5. Le déroulement des négociations

Les négociations devront avoir comme but d’établir un plan social.

Comme nous le verrons ci-après, il n’y a cependant pas d’obligation de résultat.

Communication des renseignements utiles

De préférence avant le début des négociations, mais au plus tard au début des dites négociations, l’employeur est tenu de fournir par écrit tous les renseignements utiles aux représentants du personnel, et notamment les motifs du projet de licenciement collectif, les nombres et les catégories des salariés affectés, les nombres et les catégories de salariés habituellement employés, la période sur laquelle il est envisagé de procéder aux licenciements, les critères pour le choix des salariés licenciés, la méthode de calcul envisagée pour toute indemnité volontaire éventuelle, ou à défaut, les raisons justifiant le refus d’une telle indemnité. Une copie de cette communication est à transmettre à l’ADEM, qui en transmet copie à l’ITM.

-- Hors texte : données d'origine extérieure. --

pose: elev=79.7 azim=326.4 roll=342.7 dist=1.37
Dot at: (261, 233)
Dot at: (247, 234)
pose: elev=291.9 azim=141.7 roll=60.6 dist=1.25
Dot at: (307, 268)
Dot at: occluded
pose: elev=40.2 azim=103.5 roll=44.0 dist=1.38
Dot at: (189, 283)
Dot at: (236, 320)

Les deux pôles de négociation

L’article L. 166-2 (2) du Code du travail prévoit deux pôles de négociation. Les négociations devront porter en premier lieu, et sous peine de nullité (i) sur les possibilités de réduire le nombre de licenciements envisagés, par différents moyens, tel que le chômage partiel, les possibilités d’aménagement de la durée de travail, les réductions temporaires de la durée de travail, les formations et reconversions, les préretraites et le prêt temporaire de main d’œuvre et (ii) les possibilités d’en atténuer les conséquences par le recours à des mesures sociales d’accompagnement, comme par exemple les aides au reclassement, la reconversion des salariés licenciés et les possibilités d’une réinsertion dans le marché du travail (Art. L. 166-2 (2) alinéas 1 respectivement 2 du Code du travail).

Ensuite, les négociations porteront sur la mise en place d’éventuelles mesures de compensation financière des salariés dont le licenciement ne pourra pas être évité.

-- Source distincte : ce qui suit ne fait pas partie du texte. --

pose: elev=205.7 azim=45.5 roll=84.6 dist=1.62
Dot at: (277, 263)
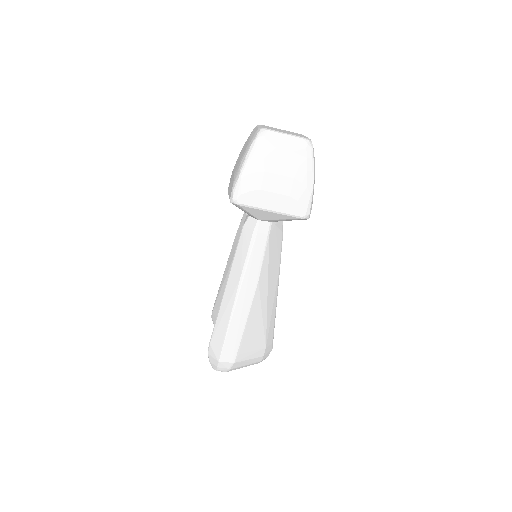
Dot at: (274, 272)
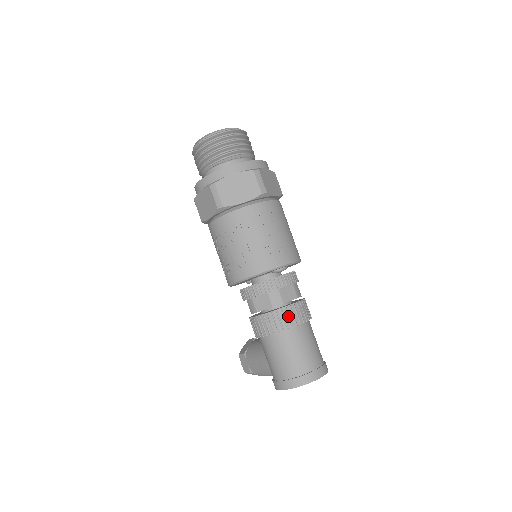
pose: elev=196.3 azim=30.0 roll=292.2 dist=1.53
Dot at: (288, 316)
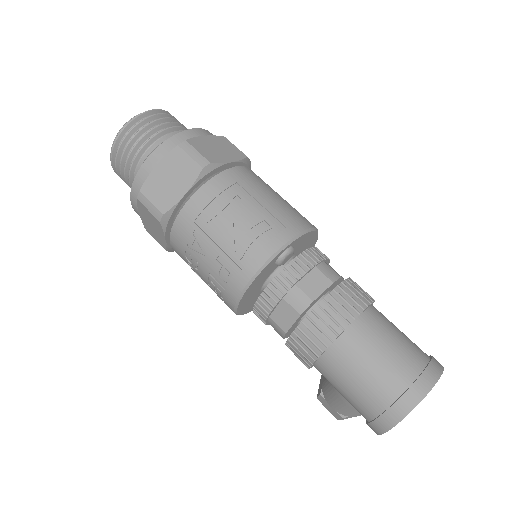
Dot at: (328, 317)
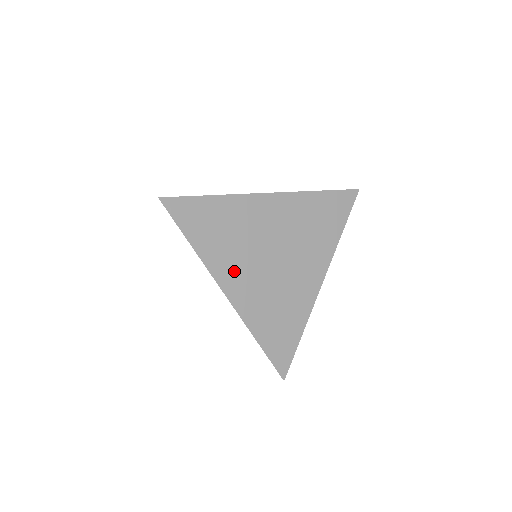
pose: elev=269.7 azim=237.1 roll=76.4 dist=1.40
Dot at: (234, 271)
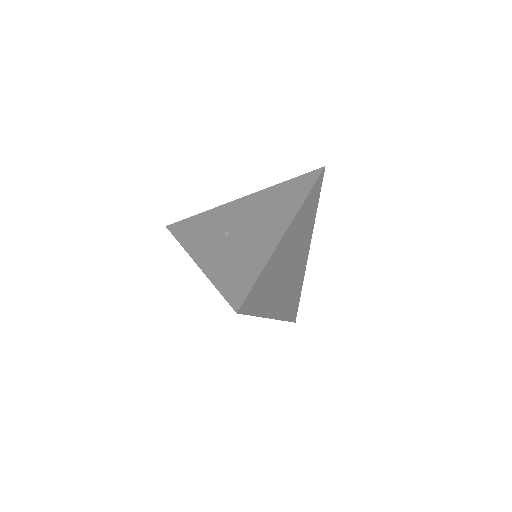
Dot at: (274, 301)
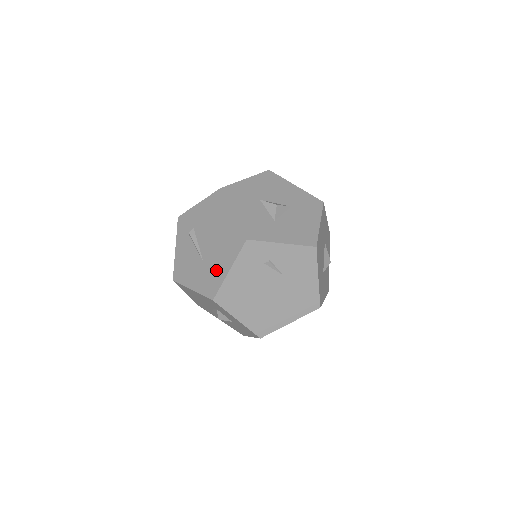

En général, l’employeur établira un budget qui tiendra compte d’un côté des obligations légales (préavis, indemnités de départ, congés non pris, etc.), et ensuite d’une enveloppe d’indemnité et d’aides volontaires, enveloppe qui pourra être répartie en fonction d’un certain nombre de critères de mérite et d’ordre social, comme l’ancienneté, l’âge, les personnes à charge, etc. Au vu du fait que chaque entreprise est différente, cette répartition devra se faire au cas par cas, en tenant compte de la répartition de ces critères sur le personnel.

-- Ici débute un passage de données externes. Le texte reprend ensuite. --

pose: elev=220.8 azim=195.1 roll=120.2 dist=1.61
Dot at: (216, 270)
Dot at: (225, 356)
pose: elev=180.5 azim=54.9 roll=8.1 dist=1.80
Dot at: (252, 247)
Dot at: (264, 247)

Souvent, une partie du budget est affectée à un fonds destiné à des salariés rencontrant des difficultés particulières à retrouver un emploi.

Le plan social n’est cependant pas un moyen d’attribuer des avantages à un groupe de salariés au détriment des droits attribués par la loi, une convention collective ou le contrat de travail à d’autres salariés, ces droits devant être respectés en tout état de cause.

Dans la pratique, il n’y aura pas de phasage contraignant entre ces différents éléments de négociation, qui pourront être abordés en parallèle, en tenant compte des priorités précitées.

Le premier « round » de négociation

Les négociations auront lieu en principe dans les locaux de l’employeur, qui devra mettre à disposition l’infrastructure nécessaire, et permettre l’information régulière des salariés par la délégation du personnel et le cas échéant les syndicats impliqués, notamment dans des réunions ad hoc.

La plupart du temps, les employeurs sont accompagnés par des conseillers juridiques internes et/ ou externes ; les représentants des salariés par des délégués syndicaux ou des conseillers juridiques externes.

Les négociations dureront au maximum quinze jours, avec deux résultats possibles :

  • Accord sur un plan social: une convention est signée qui documentera l’accord des parties ; ou
  • Echec des négociations: un procès-verbal est dressé et documentera l’attitude motivée des parties.

Dans les deux cas, le document signé par les parties est transmis à l’ADEM, qui en transmet copie à l’ITM.

En cas d’échec des négociations, les parties devront, sous peine de forclusion, saisir conjointement l’Office national de conciliation (O.N.C.) dans les trois jours à compter de la signature du procès-verbal. Le Président de l’O.N.C. convoquera les membres de la commission paritaire dans les deux jours et une première séance se tiendra dans les trois jours de la convocation.

La procédure de conciliation

Les négociations reprendront donc dans le cadre de la procédure de conciliation auprès de de l’O.N.C., qui durera un maximum de quinze jours à compter de la première séance. A l’issue, le résultat sera documenté dans un procès-verbal, qui documentera soit l’accord trouvé, soit l’impossibilité de s’accorder.

Si aucun accord n’est trouvé, un constat de non-conciliation sera établi devant l’O.N.C., et les salariés et les syndicats seront en mesure d’organiser des mesures de lutte salariale comme par exemple des grèves.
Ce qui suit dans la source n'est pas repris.